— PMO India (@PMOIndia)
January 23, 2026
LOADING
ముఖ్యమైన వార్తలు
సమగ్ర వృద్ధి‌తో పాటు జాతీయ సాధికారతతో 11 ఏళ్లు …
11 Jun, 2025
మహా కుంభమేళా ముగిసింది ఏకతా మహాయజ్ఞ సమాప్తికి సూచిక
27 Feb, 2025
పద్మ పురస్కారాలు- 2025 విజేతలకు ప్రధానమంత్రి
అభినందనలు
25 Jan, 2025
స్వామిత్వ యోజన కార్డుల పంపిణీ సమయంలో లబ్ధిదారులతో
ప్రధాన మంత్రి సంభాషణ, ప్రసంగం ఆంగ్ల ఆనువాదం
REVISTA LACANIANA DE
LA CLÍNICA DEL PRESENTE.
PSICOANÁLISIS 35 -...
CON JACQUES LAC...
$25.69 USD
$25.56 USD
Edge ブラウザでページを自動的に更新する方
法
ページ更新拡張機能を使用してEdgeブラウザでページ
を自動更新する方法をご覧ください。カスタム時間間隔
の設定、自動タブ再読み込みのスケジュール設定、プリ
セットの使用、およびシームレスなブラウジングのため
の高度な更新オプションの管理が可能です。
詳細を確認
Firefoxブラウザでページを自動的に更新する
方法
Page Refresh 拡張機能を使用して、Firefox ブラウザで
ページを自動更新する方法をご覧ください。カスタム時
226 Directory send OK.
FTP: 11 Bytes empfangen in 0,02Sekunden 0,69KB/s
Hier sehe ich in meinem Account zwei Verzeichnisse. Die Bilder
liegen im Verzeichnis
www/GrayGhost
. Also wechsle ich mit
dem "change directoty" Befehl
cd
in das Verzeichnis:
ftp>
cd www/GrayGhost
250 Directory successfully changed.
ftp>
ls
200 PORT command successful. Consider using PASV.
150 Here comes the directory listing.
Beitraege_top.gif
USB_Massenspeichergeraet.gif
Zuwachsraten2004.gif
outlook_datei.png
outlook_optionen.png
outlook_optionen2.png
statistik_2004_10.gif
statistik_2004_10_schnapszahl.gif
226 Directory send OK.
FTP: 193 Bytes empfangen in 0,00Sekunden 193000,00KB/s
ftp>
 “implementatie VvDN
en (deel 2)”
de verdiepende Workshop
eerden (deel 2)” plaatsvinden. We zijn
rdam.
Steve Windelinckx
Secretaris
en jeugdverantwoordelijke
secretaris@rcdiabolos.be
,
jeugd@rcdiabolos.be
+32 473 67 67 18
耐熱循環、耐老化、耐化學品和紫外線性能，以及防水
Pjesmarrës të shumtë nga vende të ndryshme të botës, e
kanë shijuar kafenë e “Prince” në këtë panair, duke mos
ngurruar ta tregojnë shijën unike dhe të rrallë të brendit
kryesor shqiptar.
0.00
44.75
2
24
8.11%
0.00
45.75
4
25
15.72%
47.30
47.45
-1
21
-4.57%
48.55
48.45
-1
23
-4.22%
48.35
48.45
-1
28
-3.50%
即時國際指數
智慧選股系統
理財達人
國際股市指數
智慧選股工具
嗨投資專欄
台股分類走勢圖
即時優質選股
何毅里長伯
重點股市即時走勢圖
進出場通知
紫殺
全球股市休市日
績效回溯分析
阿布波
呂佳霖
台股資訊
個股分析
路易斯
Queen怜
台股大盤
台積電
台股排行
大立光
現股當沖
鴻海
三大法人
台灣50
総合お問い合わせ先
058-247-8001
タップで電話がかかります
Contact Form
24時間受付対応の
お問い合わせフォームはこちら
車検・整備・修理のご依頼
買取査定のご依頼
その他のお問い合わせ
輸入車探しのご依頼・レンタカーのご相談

JOB:
Every entry above has to be returned exactly as written.

EXERCISE SOLUTION:
— PMO India (@PMOIndia)
January 23, 2026
LOADING
ముఖ్యమైన వార్తలు
సమగ్ర వృద్ధి‌తో పాటు జాతీయ సాధికారతతో 11 ఏళ్లు …
11 Jun, 2025
మహా కుంభమేళా ముగిసింది ఏకతా మహాయజ్ఞ సమాప్తికి సూచిక
27 Feb, 2025
పద్మ పురస్కారాలు- 2025 విజేతలకు ప్రధానమంత్రి
అభినందనలు
25 Jan, 2025
స్వామిత్వ యోజన కార్డుల పంపిణీ సమయంలో లబ్ధిదారులతో
ప్రధాన మంత్రి సంభాషణ, ప్రసంగం ఆంగ్ల ఆనువాదం
REVISTA LACANIANA DE
LA CLÍNICA DEL PRESENTE.
PSICOANÁLISIS 35 -...
CON JACQUES LAC...
$25.69 USD
$25.56 USD
Edge ブラウザでページを自動的に更新する方
法
ページ更新拡張機能を使用してEdgeブラウザでページ
を自動更新する方法をご覧ください。カスタム時間間隔
の設定、自動タブ再読み込みのスケジュール設定、プリ
セットの使用、およびシームレスなブラウジングのため
の高度な更新オプションの管理が可能です。
詳細を確認
Firefoxブラウザでページを自動的に更新する
方法
Page Refresh 拡張機能を使用して、Firefox ブラウザで
ページを自動更新する方法をご覧ください。カスタム時
226 Directory send OK.
FTP: 11 Bytes empfangen in 0,02Sekunden 0,69KB/s
Hier sehe ich in meinem Account zwei Verzeichnisse. Die Bilder
liegen im Verzeichnis
www/GrayGhost
. Also wechsle ich mit
dem "change directoty" Befehl
cd
in das Verzeichnis:
ftp>
cd www/GrayGhost
250 Directory successfully changed.
ftp>
ls
200 PORT command successful. Consider using PASV.
150 Here comes the directory listing.
Beitraege_top.gif
USB_Massenspeichergeraet.gif
Zuwachsraten2004.gif
outlook_datei.png
outlook_optionen.png
outlook_optionen2.png
statistik_2004_10.gif
statistik_2004_10_schnapszahl.gif
226 Directory send OK.
FTP: 193 Bytes empfangen in 0,00Sekunden 193000,00KB/s
ftp>
 “implementatie VvDN
en (deel 2)”
de verdiepende Workshop
eerden (deel 2)” plaatsvinden. We zijn
rdam.
Steve Windelinckx
Secretaris
en jeugdverantwoordelijke
secretaris@rcdiabolos.be
,
jeugd@rcdiabolos.be
+32 473 67 67 18
耐熱循環、耐老化、耐化學品和紫外線性能，以及防水
Pjesmarrës të shumtë nga vende të ndryshme të botës, e
kanë shijuar kafenë e “Prince” në këtë panair, duke mos
ngurruar ta tregojnë shijën unike dhe të rrallë të brendit
kryesor shqiptar.
0.00
44.75
2
24
8.11%
0.00
45.75
4
25
15.72%
47.30
47.45
-1
21
-4.57%
48.55
48.45
-1
23
-4.22%
48.35
48.45
-1
28
-3.50%
即時國際指數
智慧選股系統
理財達人
國際股市指數
智慧選股工具
嗨投資專欄
台股分類走勢圖
即時優質選股
何毅里長伯
重點股市即時走勢圖
進出場通知
紫殺
全球股市休市日
績效回溯分析
阿布波
呂佳霖
台股資訊
個股分析
路易斯
Queen怜
台股大盤
台積電
台股排行
大立光
現股當沖
鴻海
三大法人
台灣50
総合お問い合わせ先
058-247-8001
タップで電話がかかります
Contact Form
24時間受付対応の
お問い合わせフォームはこちら
車検・整備・修理のご依頼
買取査定のご依頼
その他のお問い合わせ
輸入車探しのご依頼・レンタカーのご相談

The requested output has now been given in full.